Dynamical Hamiltonian-Hopf instabilities of periodic traveling waves in Klein-Gordon equations

TL;DR

This paper investigates the spectral stability of periodic traveling waves in Klein-Gordon equations, introducing the concept of dynamical Hamiltonian-Hopf instabilities and providing criteria for their detection.

Contribution

It defines dynamical Hamiltonian-Hopf instabilities and links their occurrence to the discriminant of an associated Hill's equation, offering new stability analysis tools.

Findings

Dynamical Hamiltonian-Hopf instabilities are characterized as accumulation points of unstable spectrum.

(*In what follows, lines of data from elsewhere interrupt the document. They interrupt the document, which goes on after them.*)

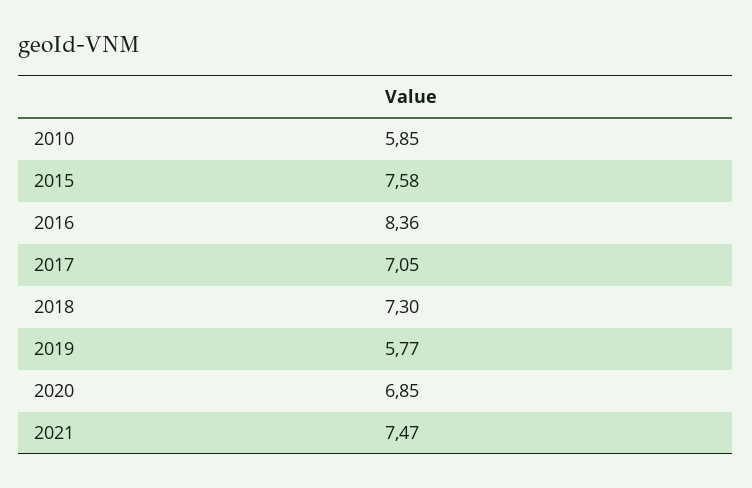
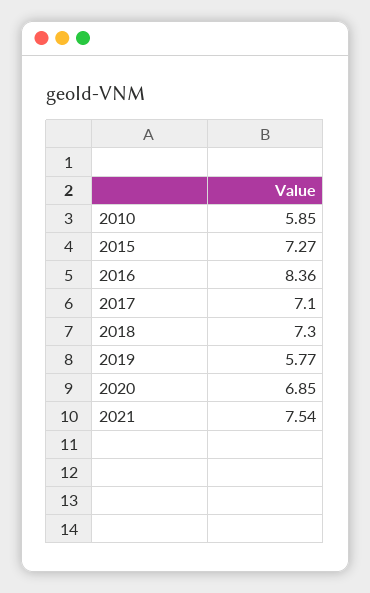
  {
    "2010": 5.85,
-   "2015": 7.58,
+   "2015": 7.27,
    "2016": 8.36,
-   "2017": 7.05,
+   "2017": 7.1,
    "2018": 7.3,
    "2019": 5.77,
    "2020": 6.85,
-   "2021": 7.47
+   "2021": 7.54
  }

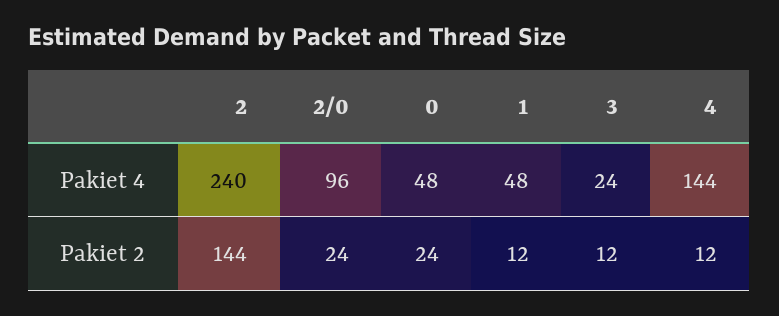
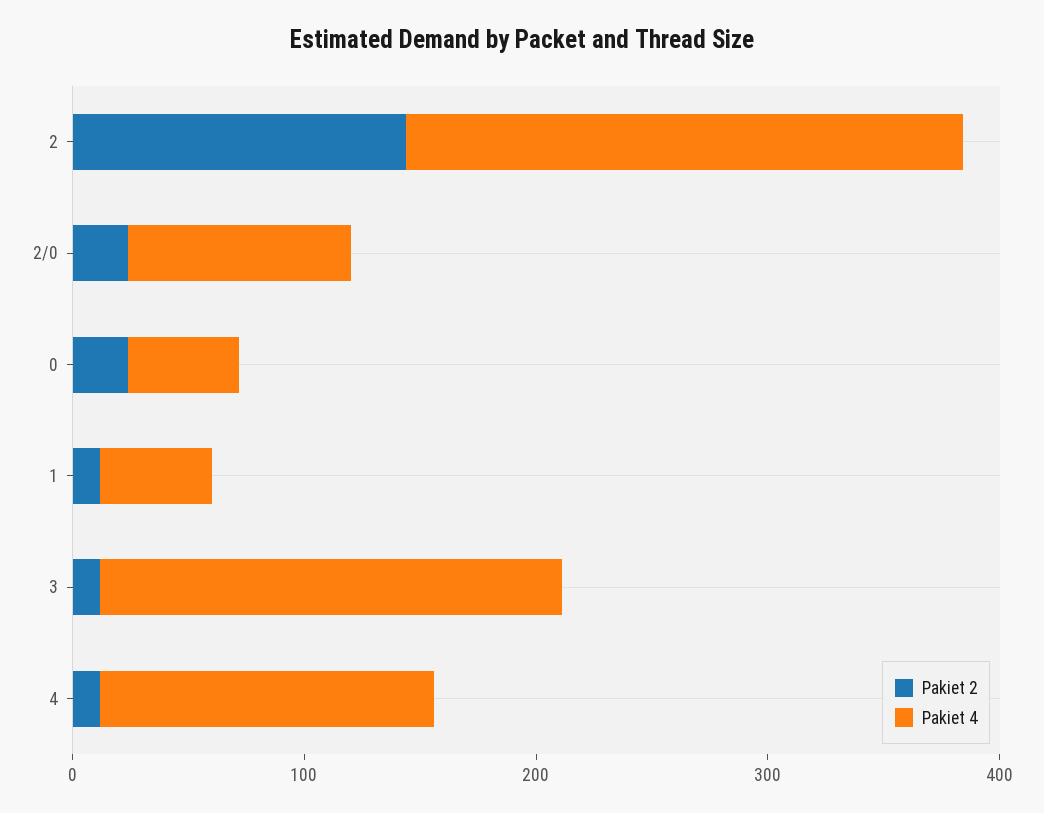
  {
    "Pakiet 4": {
      "2": 240,
      "2/0": 96,
      "0": 48,
      "1": 48,
-     "3": 24,
+     "3": 200,
      "4": 144
    },
    "Pakiet 2": {
      "2": 144,
      "2/0": 24,
      "0": 24,
      "1": 12,
      "3": 12,
      "4": 12
    }
  }

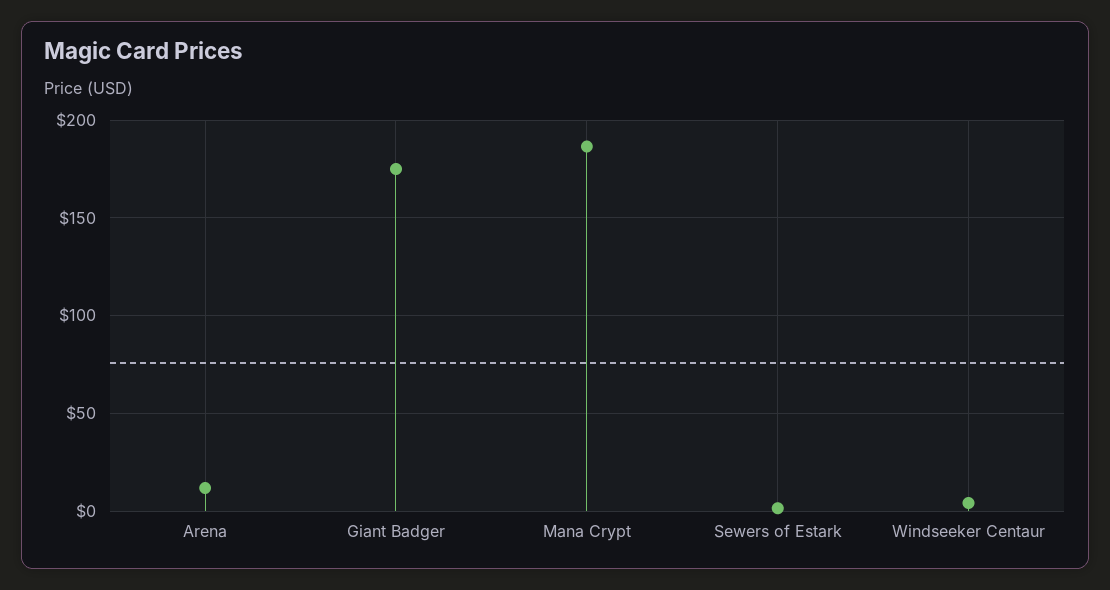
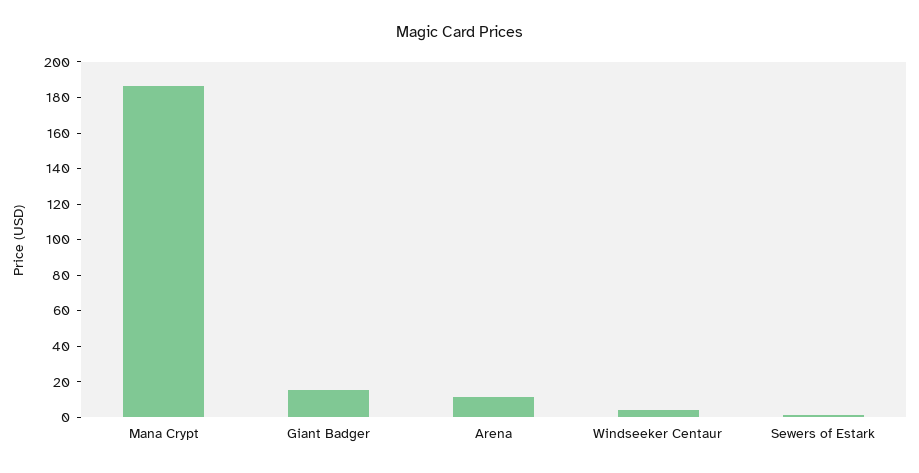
  {
    "Arena": 10,
-   "Giant Badger": 175,
+   "Giant Badger": 15,
    "Mana Crypt": 185,
    "Sewers of Estark": 0,
    "Windseeker Centaur": 5
  }

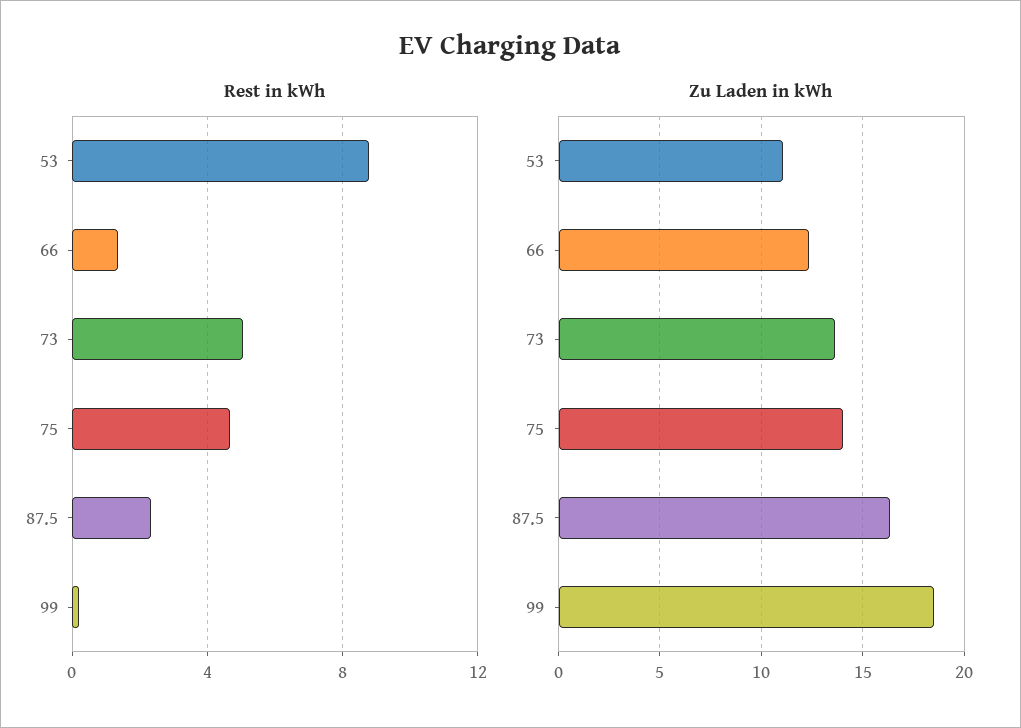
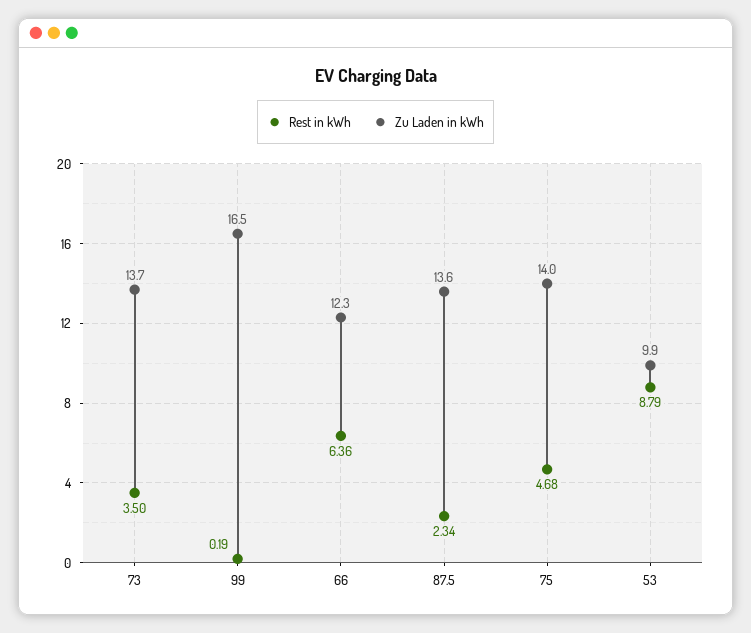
  {
    "Rest in kWh": {
      "53": 8.79,
-     "66": 1.5,
+     "66": 6.36,
-     "73": 5,
+     "73": 3.5,
      "75": 4.68,
      "87.5": 2.34,
      "99": 0.19
    },
    "Zu Laden in kWh": {
-     "53": 11,
+     "53": 9.9,
      "66": 12.3,
      "73": 13.7,
      "75": 14,
-     "87.5": 16.5,
+     "87.5": 13.6,
-     "99": 18.5
+     "99": 16.5
    }
  }

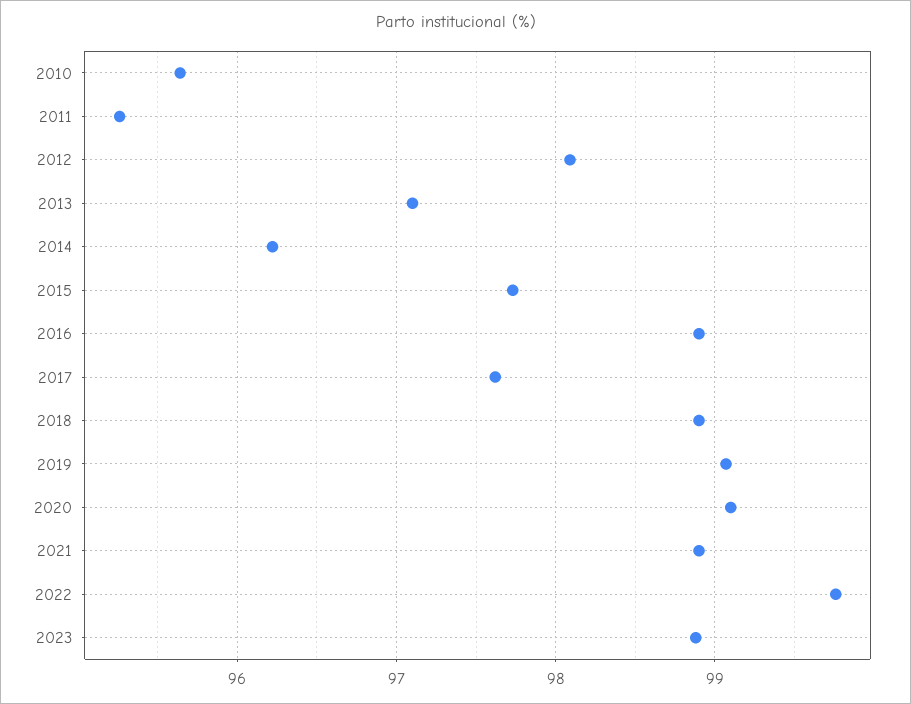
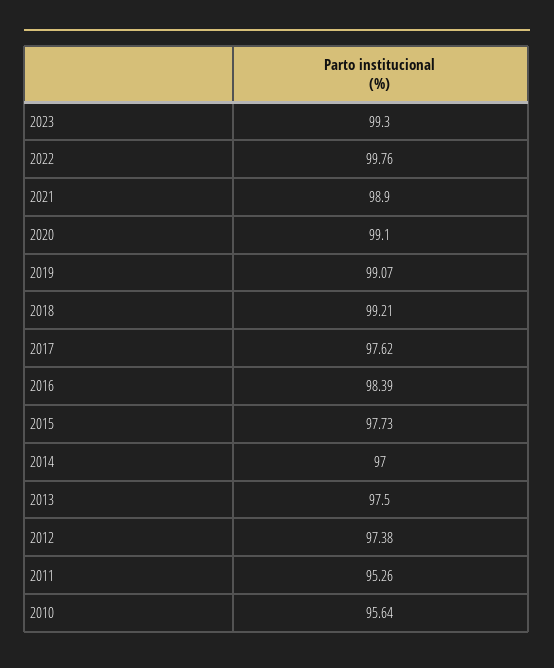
  {
    "2010": 95.64,
    "2011": 95.26,
-   "2012": 98.1,
+   "2012": 97.38,
-   "2013": 97.1,
+   "2013": 97.5,
-   "2014": 96.2,
+   "2014": 97,
    "2015": 97.73,
-   "2016": 98.9,
+   "2016": 98.39,
    "2017": 97.62,
-   "2018": 98.9,
+   "2018": 99.21,
    "2019": 99.07,
    "2020": 99.1,
    "2021": 98.9,
    "2022": 99.76,
-   "2023": 98.9
+   "2023": 99.3
  }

Criteria for the existence of these instabilities are derived from the discriminant of Hill's equation.

The results simplify the detection of instabilities in the spectral analysis of Klein-Gordon waves.

Abstract

We study the unstable spectrum close to the imaginary axis for the linearization of the nonlinear Klein-Gordon equation about a periodic traveling wave in a co-moving frame. We define dynamical Hamiltonian-Hopf instabilities as points in the stable spectrum that are accumulation points for unstable spectrum, and show how they can be determined from the knowledge of the discriminant of an associated Hill's equation. This result allows us to give simple criteria for the existence of dynamical Hamiltonian-Hopf instabilities in terms of instability indices previously shown to be useful in stability analysis of periodic traveling waves.